Saved entries:

=== Section Start ===

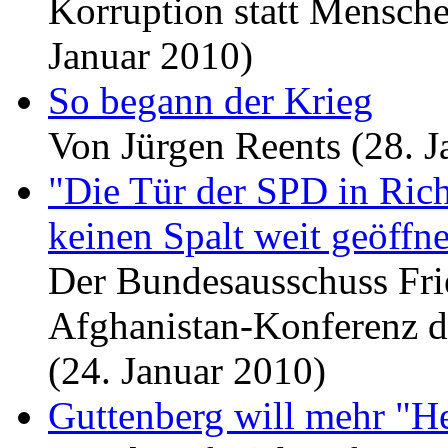
Korruption statt Mensch
Januar 2010)
So begann der Krieg
Von Jürgen Reents (28. J
"Die Tür der SPD in Ric
keinen Spalt weit geöffne
Der Bundesausschuss Fried
Afghanistan-Konferenz d
(24. Januar 2010)
Guttenberg will mehr "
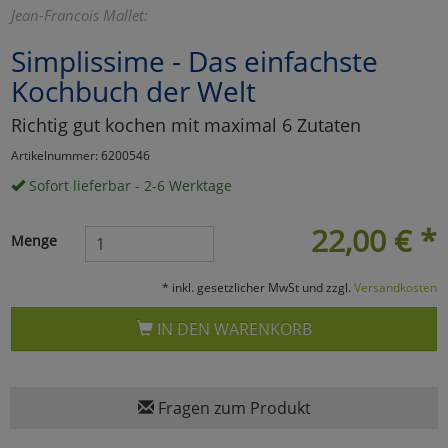
Jean-Francois Mallet:
Marketing
Simplissime - Das einfachste
Kochbuch der Welt
Umfragetools
Richtig gut kochen mit maximal 6 Zutaten
Artikelnummer: 6200546
Cookies
Alle Akzeptieren
Sofort lieferbar - 2-6 Werktage
Cookies
Einstellungen speichern
22,00
€
*
Menge
zu Haupptseite Zustimmun
zurück
* inkl. gesetzlicher MwSt und zzgl.
Versandkosten
IN DEN WARENKORB
Fragen zum Produkt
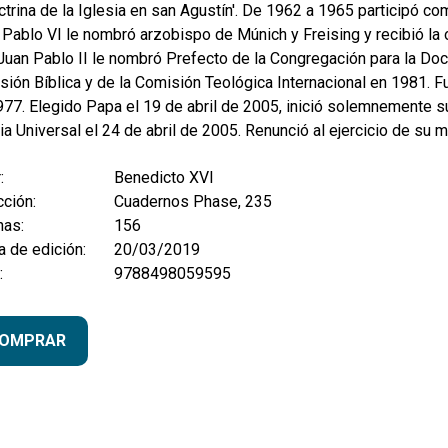
ctrina de la Iglesia en san Agustín'. De 1962 a 1965 participó co
 Pablo VI le nombró arzobispo de Múnich y Freising y recibió l
Juan Pablo II le nombró Prefecto de la Congregación para la Doct
ión Bíblica y de la Comisión Teológica Internacional en 1981. F
77. Elegido Papa el 19 de abril de 2005, inició solemnemente s
ia Universal el 24 de abril de 2005. Renunció al ejercicio de su 
:
Benedicto XVI
ción:
Cuadernos Phase, 235
nas:
156
 de edición:
20/03/2019
:
9788498059595
OMPRAR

=== Section End ===

DESCRIPTION OF THE TASK =>
What is the number of lines in the data that hold the string "Pablo"? Answer with the number only.

RESULT OF THIS TASK =>
2